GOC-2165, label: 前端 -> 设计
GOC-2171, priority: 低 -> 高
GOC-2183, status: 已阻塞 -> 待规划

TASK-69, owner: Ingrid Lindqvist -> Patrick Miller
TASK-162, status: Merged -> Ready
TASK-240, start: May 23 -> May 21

> _Prompt_
Each line of the material with the word "TASK" in it should be listed.

> _Final answer_
TASK-69, owner: Ingrid Lindqvist -> Patrick Miller
TASK-162, status: Merged -> Ready
TASK-240, start: May 23 -> May 21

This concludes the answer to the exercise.